The ultimate irony is that 44 years ago, the same length of Peeler’s terms in office, another government’s top official made comments apropos to today.
 
“My fellow Americans, our long national nightmare is over.” Those words constitute perhaps the best-known quote of President Gerald Ford. The year was 1974. He was addressing the nation 30 minutes after the assistant to the president had handed President Richard Nixon’s letter of resignation to the secretary of state, and after Ford had been sworn in by the chief justice of the Supreme Court.
 
The same question that loomed over the nation 44 years ago faces Greenback, on a much-smaller scale, on the cusp of a new year: Now what?
 
Birchfield says he’ll have to determine through the city’s charter the proper procedure for appointing a new city attorney and alderman to be approved by the new aldermen, who will take their oaths of office at the Jan. 8 board meeting.
 
With all the controversy, a pertinent question is yet to be answered.

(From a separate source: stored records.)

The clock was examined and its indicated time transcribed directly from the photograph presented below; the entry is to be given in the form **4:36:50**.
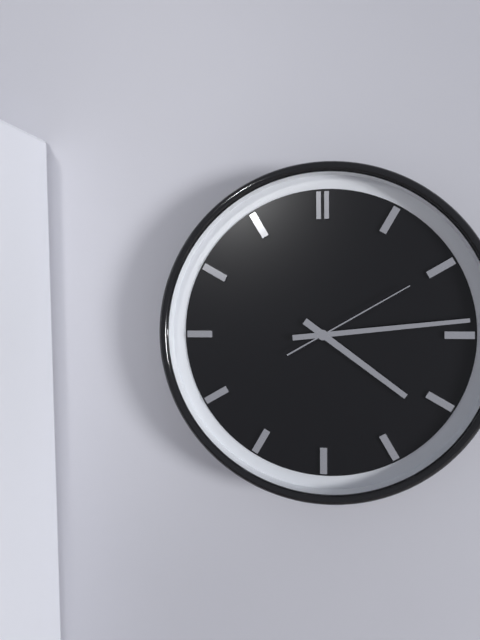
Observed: **4:14:10**
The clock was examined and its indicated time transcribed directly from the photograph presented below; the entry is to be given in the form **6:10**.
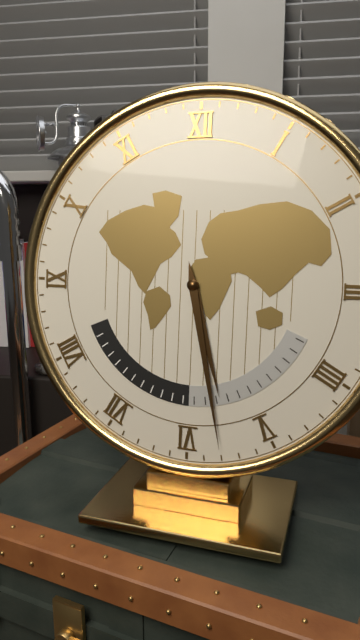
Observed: **5:28**
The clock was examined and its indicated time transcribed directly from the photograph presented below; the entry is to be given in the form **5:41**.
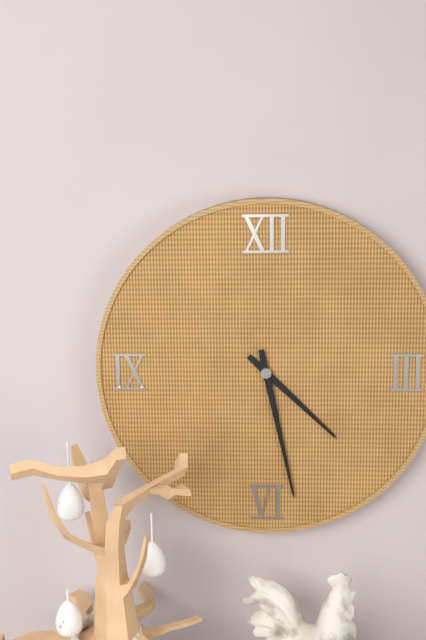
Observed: **4:28**
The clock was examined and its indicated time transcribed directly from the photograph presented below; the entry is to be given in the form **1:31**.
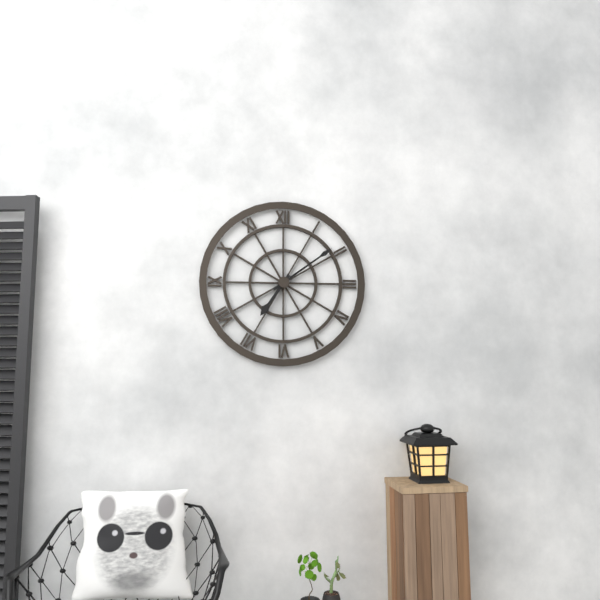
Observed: **7:09**
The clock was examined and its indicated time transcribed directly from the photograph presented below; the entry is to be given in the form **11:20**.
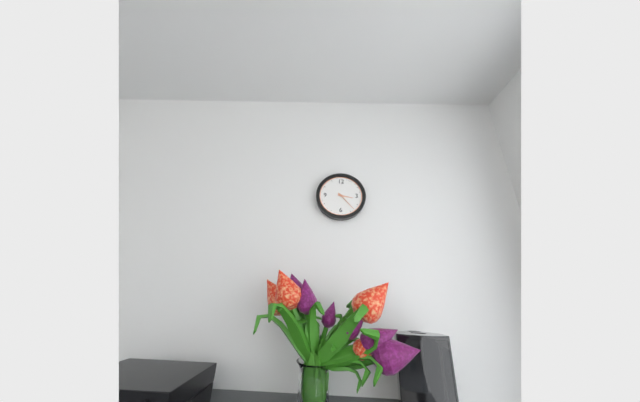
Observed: **3:23**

When did then-Mayor Peeler quit taking the responsibilities of the office seriously? For how long has the mayor’s office in the Greenback Community Center been more akin to a family clubhouse than a seat of public trust?
 
It’s apparently been years since the city adhered to public notice laws as required by the Tennessee Open Meetings Act. With citizens pressing the issue, state officials are investigating. But the comptroller has no enforcement powers. That’s up to the legal system. Courts could decide whether years of Greenback ordinances are null and void. Would that be a nightmare for litigants or just a dream scenario for lawyers?
 
Immediately after his “nightmare” reference, Ford added some words not so well remembered but just as relevant today. “Our Constitution works; our great Republic is a government of laws and not of men. Here the people rule.”
 
That’s the dream we live by — and try to govern by.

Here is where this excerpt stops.